La carrière de Pat Jennings fut si longue (vingt-deux ans, plus de 1000 matches disputés) qu’il réussit l’exploit de devenir une légende à la fois à Tottenham (de 1964 à 1977) et à Arsenal (de 1977 à 1985). C’était l’époque où toute l’Europe craignait les clubs anglais et admirait leurs gardiens – Pat Jennings à Londres, Ray Clemence à Liverpool, Peter Shilton à Nottingham Forest – pour leur charisme et leur longévité.

Au contraire de George Best, avec lequel il débuta en équipe nationale en avril 1964 contre le pays de Galles, Jennings connut les joies de deux phases finales de Coupe du monde: en 1982, où l’Irlande du Nord battit l’Espagne (1-0) et élimina la Yougoslavie, et en 1986, où sa génération, vieillissante, était au bout du rouleau.
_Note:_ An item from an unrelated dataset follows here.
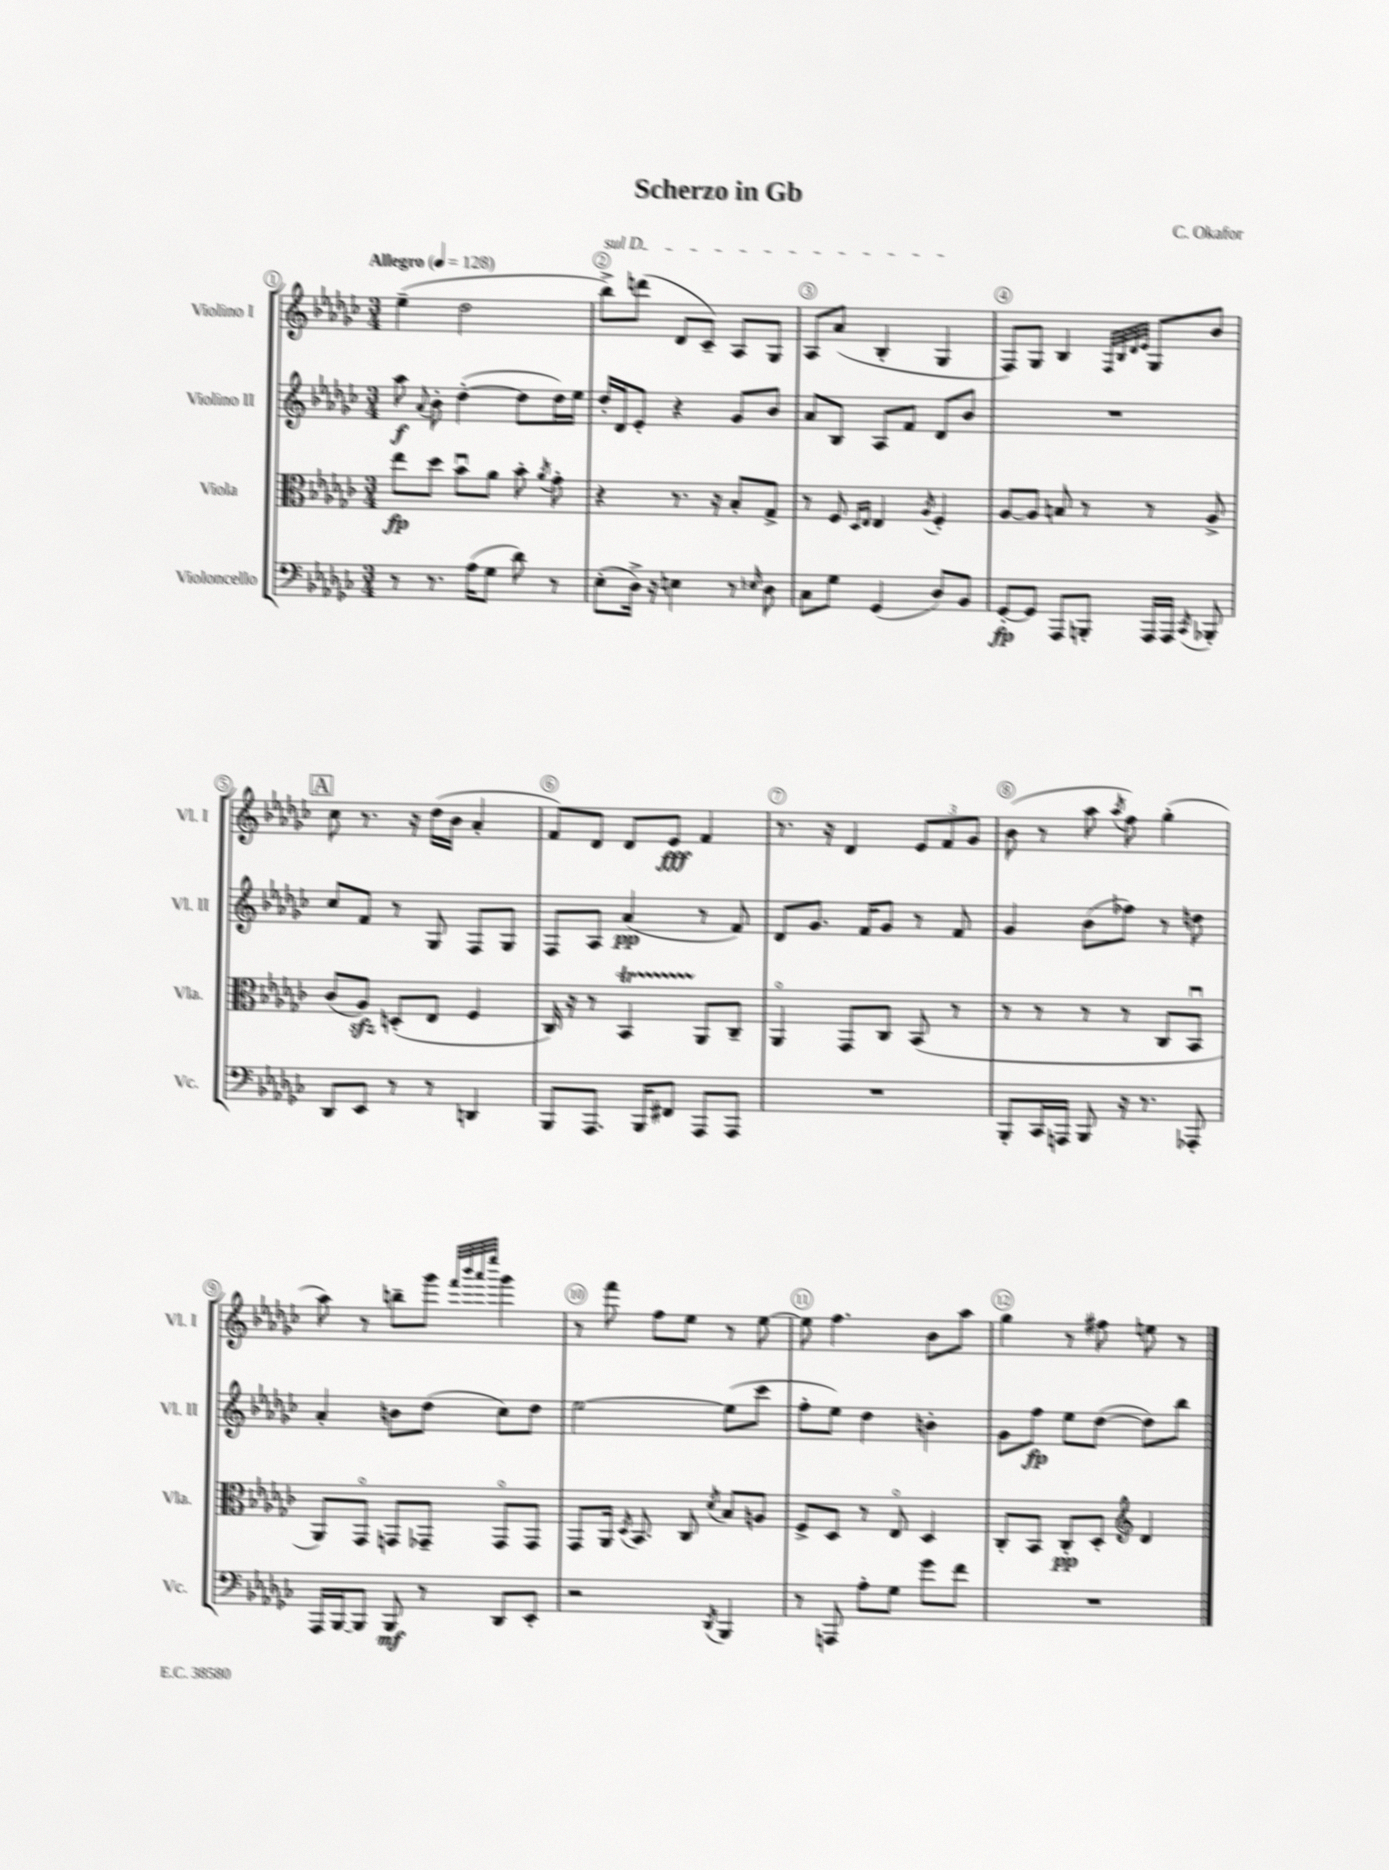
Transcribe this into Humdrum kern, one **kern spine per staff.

La défaite contre le Brésil (3-0), le 12 juin 1986, constitua sa 119e et dernière sélection, le jour de ses 41 ans. Il avait publié ses Mémoires trois ans plus tôt et raccroché avec Tottenham depuis une saison, ne jouant avec la réserve que pour garder la forme.

Norman Whiteside

Combien de joueurs peuvent dire qu’ils ont fait mieux que Pelé? C’est le cas de cet attaquant aujourd’hui oublié mais qui fut une véritable attraction au début des années 1980. Norman Whiteside n’a disputé que deux matches avec Manchester United lorsqu’il est titularisé par Billy Bingham contre la Yougoslavie à la Coupe du monde 1982. Il a un physique de colosse et la maturité d’un joueur de 26 ans mais il n’a que 17 ans et 41 jours.
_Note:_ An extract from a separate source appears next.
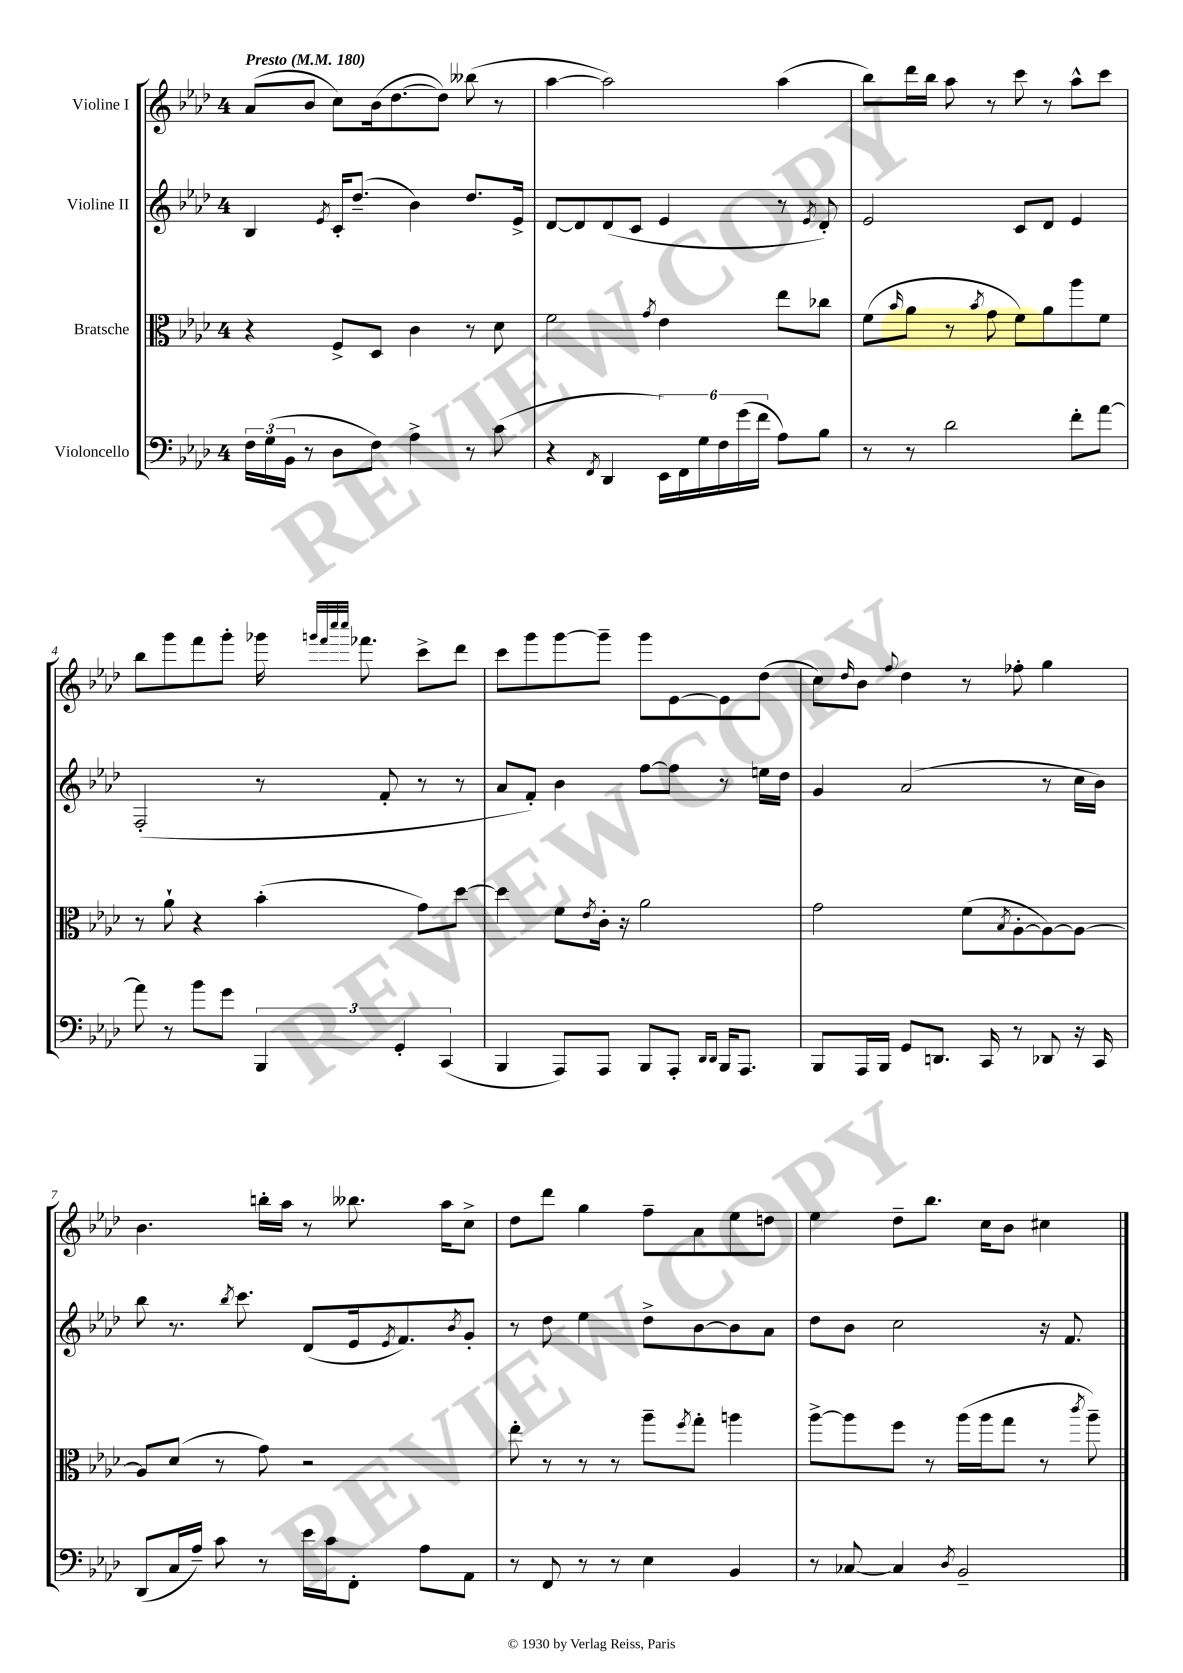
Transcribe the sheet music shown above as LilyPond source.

Ce record mondial tient toujours mais Norman Whiteside, qui participa encore au Mundial mexicain en 1986 (un but) et réussit une honnête carrière à Old Trafford (209 matches, 47 buts), ne confirma jamais totalement. Le gamin était plus précoce que talentueux. Il était même tellement en avance qu’il avait déjà des problèmes de genou à 15 ans et fut l’un des premiers footballeurs opérés par arthroscopie. Il mit un terme à sa carrière à 26 ans déjà, toujours en raison de problèmes de genou, et devint joueur de poker puis podiatre.

Will Grigg

Puisque les temps ont changé, la notoriété mondiale de Will Grigg est surtout virtuelle. A l’Euro 2016, où l’Irlande du Nord fête son retour sur la scène internationale après trente ans d’absence, les fans de l’Ulster deviennent la coqueluche de la compétition et «Will Grigg’s on fire» l’hymne officieux du tournoi. Le tube de l’été est emprunté aux fans du Wigan Athletic, que les 25 buts de Grigg ont largement contribué à propulser en Championship.
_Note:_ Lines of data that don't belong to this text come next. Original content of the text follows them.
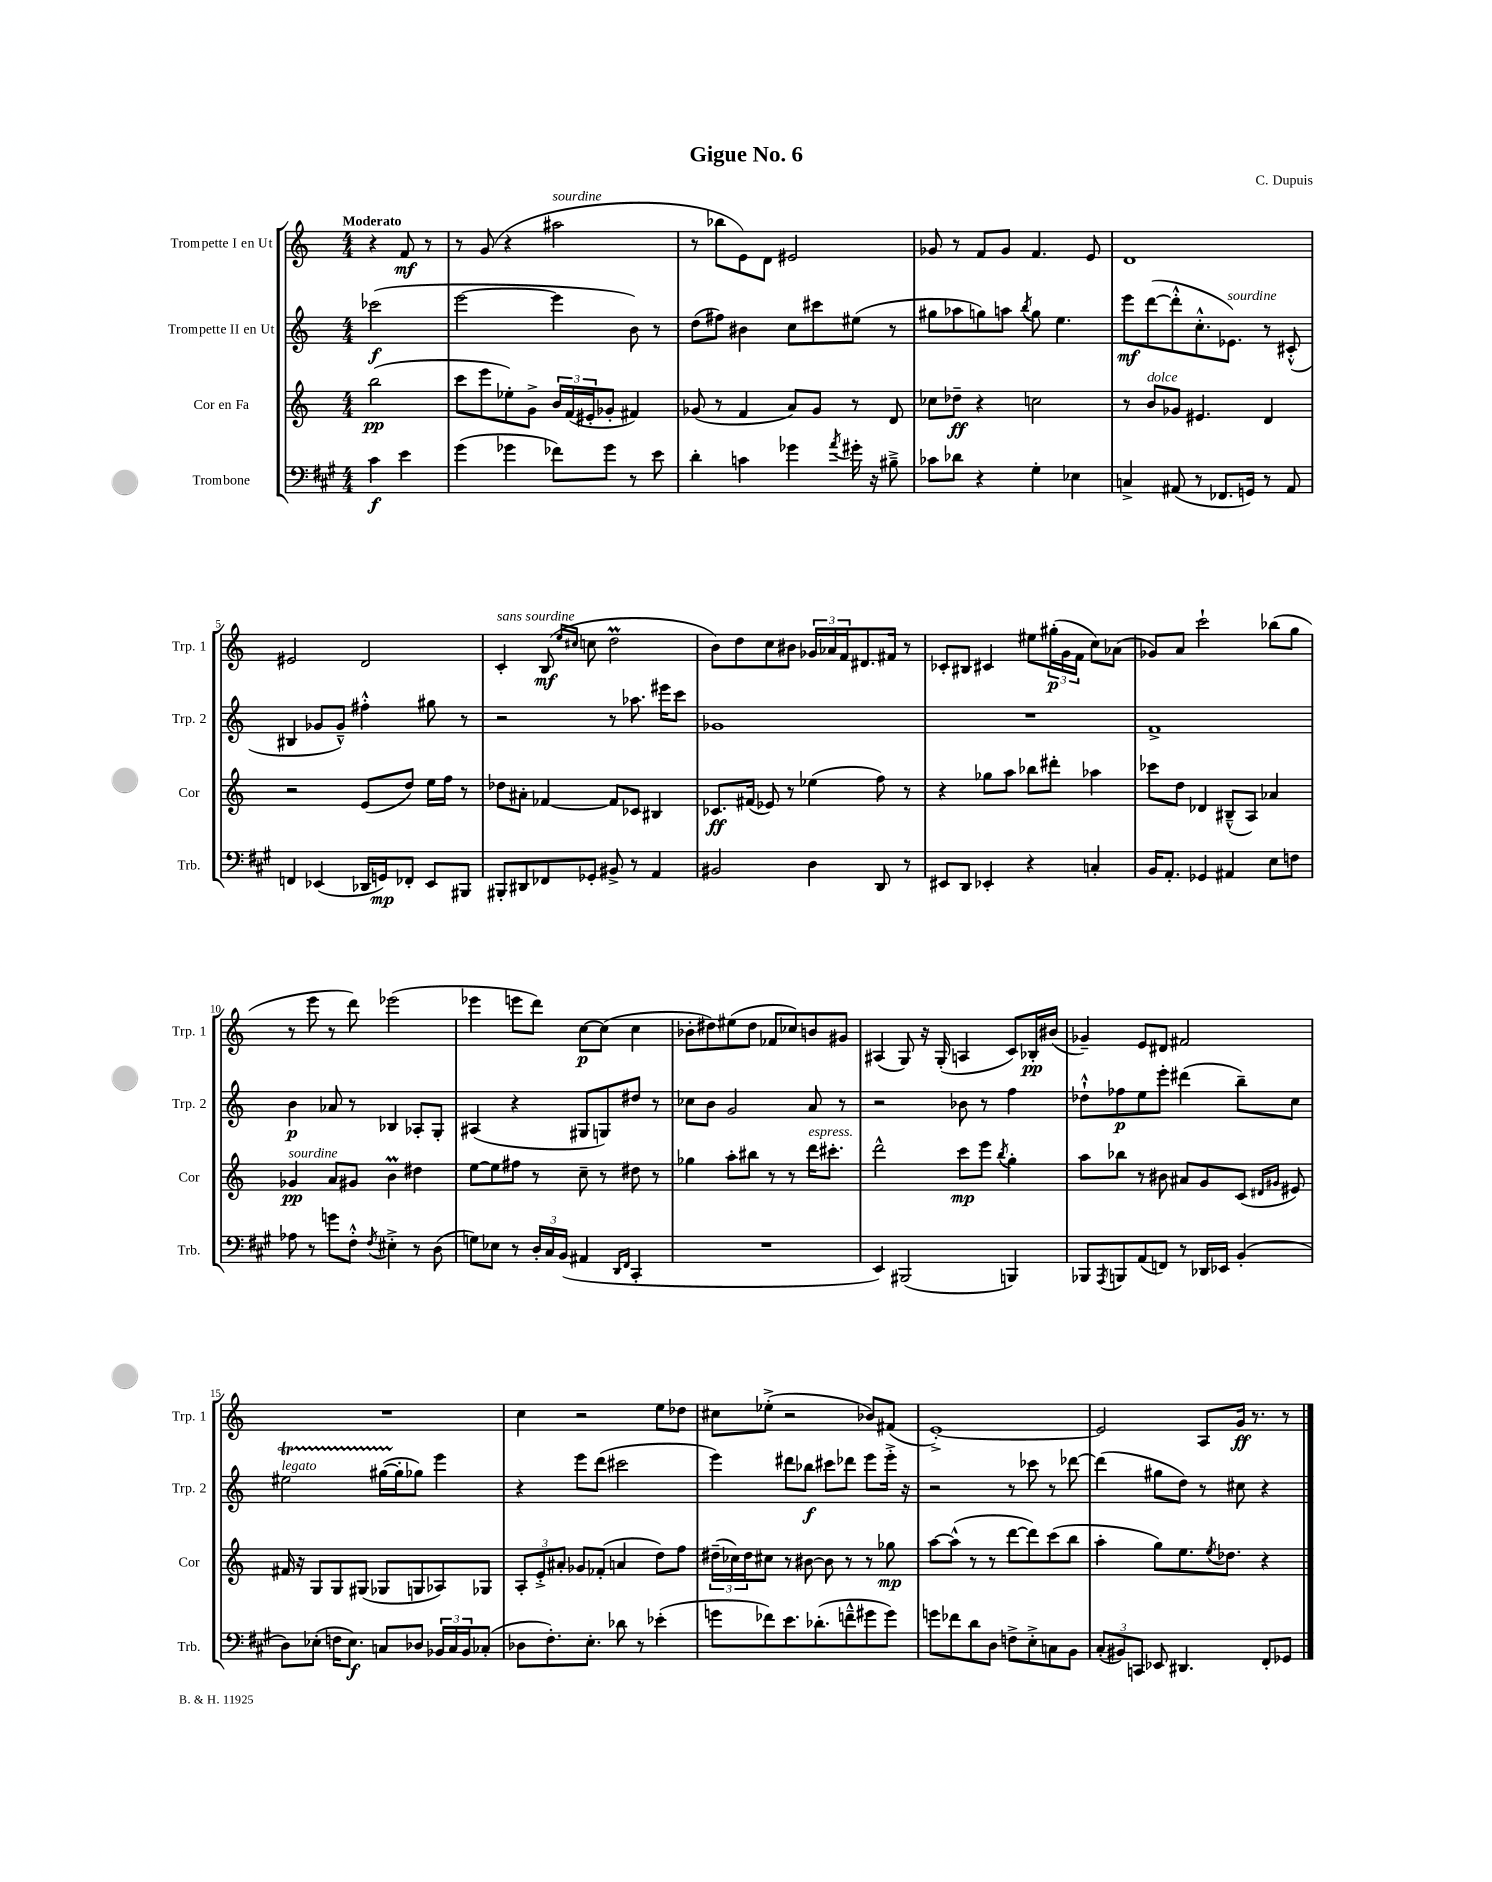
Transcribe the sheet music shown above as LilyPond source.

\header { title = "Gigue No. 6" composer = "C. Dupuis" }
<<
\new StaffGroup <<
\new Staff = "s0" \with { instrumentName = "Trompette I en Ut" shortInstrumentName = "Trp. 1" } {
    \clef treble \key c \major \numericTimeSignature \time 4/4 \partial 2 \tempo "Moderato"
    r4 f'8\mf r8 |
    r8 g'8( r4 ais''2^\markup { \italic "sourdine" } |
    r8 bes''8 e'8) d'8 eis'2 |
    ges'8 r8 f'8 ges'8 f'4. e'8 |
    d'1 |
    eis'2 d'2 |
    c'4-.^\markup { \italic "sans sourdine" } b8\mf( \grace { e''16 cis''16 } c''8 d''2\prall |
    b'8) d''8 c''8 bis'8 \tuplet 3/2 { ges'16 aes'16 f'16 } dis'8. fis'16 r8 |
    ces'8-. bis8 cis'4 eis''8 \tuplet 3/2 { gis''16-.\p( g'16 f'16 } c''8) aes'8( |
    ges'8) a'8 c'''2-! bes''8( g''8 |
    r8 e'''8 r8 d'''8) ees'''2( |
    ees'''4 e'''8 d'''8) c''8~\p c''8( c''4 |
    bes'8-. dis''8) eis''8( dis''8 fes'8 ces''8) b'8 gis'8 |
    ais4( g8) r16 g16-.( a4 c'8) bes16-.\pp bis'16( |
    ges'4--) e'8 dis'8 fis'2 |
    R1 |
    c''4 r2 e''8 des''8 |
    cis''8 ees''8-.->( r2 bes'8) fis'8( |
    e'1~-.->) |
    e'2 a8 g'16\ff r8. r8 \bar "|." |
}
\new Staff = "s1" \with { instrumentName = "Trompette II en Ut" shortInstrumentName = "Trp. 2" } {
    \clef treble \key c \major \numericTimeSignature \time 4/4 \partial 2
    ces'''2\f( |
    e'''2~ e'''4 b'8) r8 |
    d''8( fis''8) bis'4 c''8 cis'''8 eis''8( r8 |
    gis''8 aes''8 g''8) a''8 \acciaccatura { b''8 } g''8 e''4. |
    e'''8\mf d'''8~( d'''8-.-^ c''8.-.-^ ees'8.^\markup { \italic "sourdine" }) r8 cis'8-.-^( |
    bis4 ges'8 ges'8---^) fis''4-.-^ gis''8 r8 |
    r2 r8 aes''8. eis'''16 c'''8 |
    ges'1 |
    R1 |
    f'1-> |
    b'4\p aes'8 r8 bes4 aes8-. g8-. |
    ais4( r4 gis8 g8) dis''8 r8 |
    ces''8 b'8 g'2 a'8 r8 |
    r2 bes'8 r8 f''4 |
    des''8-!-^ fes''8\p e''8 e'''8-. dis'''4( b''8--) c''8 |
    eis''2\startTrillSpan^\markup { \italic "legato" } gis''16~( gis''16-.\stopTrillSpan ges''8) e'''4 |
    r4 e'''8 d'''8( cis'''2 |
    e'''4) dis'''8 bes''8\f cis'''8 des'''8 e'''8 e'''16-.-> r16 |
    r2 r8 ces'''8 r8 des'''8~ |
    des'''4( gis''8 d''8) r8 cis''8 r4 \bar "|." |
}
\new Staff = "s2" \with { instrumentName = "Cor en Fa" shortInstrumentName = "Cor" } {
    \clef treble \key c \major \numericTimeSignature \time 4/4 \partial 2
    b''2\pp( |
    c'''8 e'''8 ees''8-.) g'8-> \tuplet 3/2 { b'16 f'16( eis'16-. } ges'8-. fis'4) |
    ges'8( r8 f'4 a'8) ges'8 r8 d'8 |
    ces''8 des''8--\ff r4 c''2 |
    r8 b'8^\markup { \italic "dolce" } ges'8 eis'4. d'4 |
    r2 e'8( d''8) e''16 f''16 r8 |
    des''8 ais'8-. fes'4~ fes'8 ces'8 bis4 |
    ces'8.\ff fis'16( ees'8) r8 ees''4( f''8) r8 |
    r4 ges''8 a''8 bes''8 dis'''8-. aes''4 |
    ces'''8 d''8 des'4 bis8---^( a8) aes'4 |
    ges'4\pp^\markup { \italic "sourdine" } a'8 gis'8 b'4\prall dis''4 |
    e''8~ e''8 fis''8 r8 c''8-- r8 dis''8 r8 |
    ges''4 a''8-. bis''8 r8 r8 d'''16^\markup { \italic "espress." } cis'''8.-. |
    d'''2-^ c'''8\mp e'''8 \acciaccatura { b''8 } g''4-. |
    a''8 bes''8 r8 bis'8 ais'8 g'8 c'8( \grace { dis'16 gis'16 } eis'8) |
    fis'16 r16 g8 g8 gis8( ges8 g8 aes8) ges8 |
    \tuplet 3/2 { a8-. e'8-.-> ais'8-. } ges'8 fes'8-.( a'4 d''8) f''8 |
    \tuplet 3/2 { dis''16--( ces''16) dis''16 } cis''8 r8 bis'8~ bis'8 r8 r8 ges''8\mp |
    a''8~ a''8-^( r8 r8 d'''8~ d'''8) c'''8( b''8 |
    a''4-. g''8) e''8. \acciaccatura { e''8 } des''8. r4 \bar "|." |
}
\new Staff = "s3" \with { instrumentName = "Trombone" shortInstrumentName = "Trb." } {
    \clef bass \key a \major \numericTimeSignature \time 4/4 \partial 2
    cis'4\f e'4 |
    gis'4( ges'4 fes'8) ges'8 r8 e'8 |
    d'4-. c'4 ges'4 \acciaccatura { a'8 } gis'16-. r16 bis8---> |
    ces'8 des'8 r4 gis4-. ees4 |
    c4-> ais,8( r8 fes,8. g,16) r8 ais,8 |
    f,4 ees,4( des,16 g,16\mp) fes,8-. ees,8 bis,,8 |
    bis,,8-. dis,8 fes,8 ges,8-. bis,8-> r8 a,4 |
    bis,2 d4 d,8 r8 |
    eis,8 d,8 ees,4-. r4 c4-. |
    b,16 a,8.-. ges,4 ais,4 e8 f8 |
    aes8 r8 g'8 fis8-.-^ \acciaccatura { fis8 } eis4-.-> r8 d8( |
    g8) ees8 r8 \tuplet 3/2 { d16-. cis16 b,16( } ais,4 \grace { d,16 fis,16 } cis,4-. |
    R1 |
    e,4) bis,,2( b,,4) |
    bes,,8 \acciaccatura { a,,8 } b,,8 a,8( f,8) r8 des,16 ees,16 b,4-.( |
    d8) ees8-.( f16 ees8.\f) c8 des8 \tuplet 3/2 { bes,16 c16 bes,16 } ces8-.( |
    des8 fis8.-.) e8.-. des'8 r8 ees'4-.( |
    g'8 fes'8) e'8. des'8.-.( f'8---^ gis'8 gis'8) |
    g'8 fes'8 d'8 d8 f8-> e8-.-> c8 b,8 |
    \tuplet 3/2 { cis8-.( bis,8) c,8 } ees,8 dis,4. fis,8-. ges,8 \bar "|." |
}
>>
>>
Suffisant pour arracher une place dans les 23; trop juste pour obtenir la confiance du sélectionneur. Michael O’Neill ne le fait jamais entrer en jeu, malgré l’insistance du public. Depuis, la chanson, reprise par le groupe électro Blonde et classée septième dans les charts anglais, a fait une plus belle carrière que son héros. Wigan est retombé en League One. En novembre 2016, Grigg est entré en jeu contre l’Azerbaïdjan, pour la plus grande joie du public, qui se remit instantanément en mode «on fire». Sa première apparition depuis l’Euro, la dernière à ce jour.